(Beginning of Data for this task)
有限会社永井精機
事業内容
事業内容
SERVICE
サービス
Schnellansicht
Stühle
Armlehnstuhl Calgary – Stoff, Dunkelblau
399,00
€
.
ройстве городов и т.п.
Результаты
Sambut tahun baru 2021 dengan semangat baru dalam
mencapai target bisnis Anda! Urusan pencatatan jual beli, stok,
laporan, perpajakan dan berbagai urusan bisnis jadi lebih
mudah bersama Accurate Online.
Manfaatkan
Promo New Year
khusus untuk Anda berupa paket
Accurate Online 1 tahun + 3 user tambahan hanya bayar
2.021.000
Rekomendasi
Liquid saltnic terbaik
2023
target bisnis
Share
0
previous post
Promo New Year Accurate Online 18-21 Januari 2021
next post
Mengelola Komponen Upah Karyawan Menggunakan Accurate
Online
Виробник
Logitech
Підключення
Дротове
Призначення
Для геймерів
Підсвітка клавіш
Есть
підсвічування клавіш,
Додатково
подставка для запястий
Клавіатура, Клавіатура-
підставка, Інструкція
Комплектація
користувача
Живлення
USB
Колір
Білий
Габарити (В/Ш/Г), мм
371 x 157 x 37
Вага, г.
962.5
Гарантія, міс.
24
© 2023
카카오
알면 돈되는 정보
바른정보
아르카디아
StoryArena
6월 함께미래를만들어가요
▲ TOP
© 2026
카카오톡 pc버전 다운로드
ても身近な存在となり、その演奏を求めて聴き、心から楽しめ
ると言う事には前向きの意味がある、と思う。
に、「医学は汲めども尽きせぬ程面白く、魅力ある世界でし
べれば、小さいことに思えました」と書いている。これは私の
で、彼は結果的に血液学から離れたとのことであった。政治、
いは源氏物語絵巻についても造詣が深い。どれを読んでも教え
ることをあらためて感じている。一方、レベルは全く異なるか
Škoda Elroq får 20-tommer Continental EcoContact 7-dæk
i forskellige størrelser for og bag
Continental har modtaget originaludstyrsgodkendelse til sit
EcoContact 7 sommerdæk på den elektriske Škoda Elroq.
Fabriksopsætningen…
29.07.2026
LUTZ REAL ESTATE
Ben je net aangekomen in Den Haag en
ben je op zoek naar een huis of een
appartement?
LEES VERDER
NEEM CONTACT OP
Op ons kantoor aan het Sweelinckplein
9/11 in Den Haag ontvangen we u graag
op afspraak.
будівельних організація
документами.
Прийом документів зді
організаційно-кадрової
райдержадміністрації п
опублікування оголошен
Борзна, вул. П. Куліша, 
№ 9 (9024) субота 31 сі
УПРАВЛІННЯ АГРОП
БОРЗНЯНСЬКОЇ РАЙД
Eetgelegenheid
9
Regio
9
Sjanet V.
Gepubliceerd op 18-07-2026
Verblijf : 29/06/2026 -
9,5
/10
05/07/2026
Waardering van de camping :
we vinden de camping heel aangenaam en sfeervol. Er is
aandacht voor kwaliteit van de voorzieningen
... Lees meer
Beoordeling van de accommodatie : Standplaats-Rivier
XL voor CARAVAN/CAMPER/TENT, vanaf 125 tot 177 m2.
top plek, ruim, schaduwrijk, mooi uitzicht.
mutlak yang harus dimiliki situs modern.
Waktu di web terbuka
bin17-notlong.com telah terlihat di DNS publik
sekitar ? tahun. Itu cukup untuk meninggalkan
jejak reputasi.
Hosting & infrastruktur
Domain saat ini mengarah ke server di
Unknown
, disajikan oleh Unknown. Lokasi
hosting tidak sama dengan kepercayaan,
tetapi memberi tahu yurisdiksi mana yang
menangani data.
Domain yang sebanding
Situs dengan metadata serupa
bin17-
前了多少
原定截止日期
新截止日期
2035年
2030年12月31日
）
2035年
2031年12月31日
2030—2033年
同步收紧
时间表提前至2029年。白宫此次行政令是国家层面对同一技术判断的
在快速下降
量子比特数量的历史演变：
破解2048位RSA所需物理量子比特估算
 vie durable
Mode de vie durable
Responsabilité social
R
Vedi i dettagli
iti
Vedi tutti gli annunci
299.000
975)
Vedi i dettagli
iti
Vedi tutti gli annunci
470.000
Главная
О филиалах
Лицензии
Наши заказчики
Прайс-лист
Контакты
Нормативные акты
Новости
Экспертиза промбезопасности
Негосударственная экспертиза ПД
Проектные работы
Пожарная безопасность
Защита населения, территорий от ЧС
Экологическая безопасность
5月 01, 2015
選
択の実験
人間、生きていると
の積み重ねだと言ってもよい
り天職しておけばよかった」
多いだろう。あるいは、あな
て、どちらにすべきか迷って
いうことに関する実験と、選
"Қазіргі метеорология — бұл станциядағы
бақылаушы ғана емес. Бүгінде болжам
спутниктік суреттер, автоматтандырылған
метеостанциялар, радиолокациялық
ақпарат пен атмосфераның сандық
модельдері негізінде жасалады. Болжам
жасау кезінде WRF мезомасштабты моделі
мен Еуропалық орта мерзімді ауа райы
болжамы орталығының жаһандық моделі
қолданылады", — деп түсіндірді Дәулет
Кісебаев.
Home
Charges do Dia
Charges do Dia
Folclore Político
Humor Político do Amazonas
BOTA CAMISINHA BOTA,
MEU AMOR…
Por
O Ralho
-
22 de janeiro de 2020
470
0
(End of Data for this task)
Work instructions: Copy out the stretch from the start of the rows through the line containing "previous post", changing "target bisnis" to "sasaran bisnis" and leaving everything else as it is. Give only those lines.

Exercise answer:
有限会社永井精機
事業内容
事業内容
SERVICE
サービス
Schnellansicht
Stühle
Armlehnstuhl Calgary – Stoff, Dunkelblau
399,00
€
.
ройстве городов и т.п.
Результаты
Sambut tahun baru 2021 dengan semangat baru dalam
mencapai sasaran bisnis Anda! Urusan pencatatan jual beli, stok,
laporan, perpajakan dan berbagai urusan bisnis jadi lebih
mudah bersama Accurate Online.
Manfaatkan
Promo New Year
khusus untuk Anda berupa paket
Accurate Online 1 tahun + 3 user tambahan hanya bayar
2.021.000
Rekomendasi
Liquid saltnic terbaik
2023
sasaran bisnis
Share
0
previous post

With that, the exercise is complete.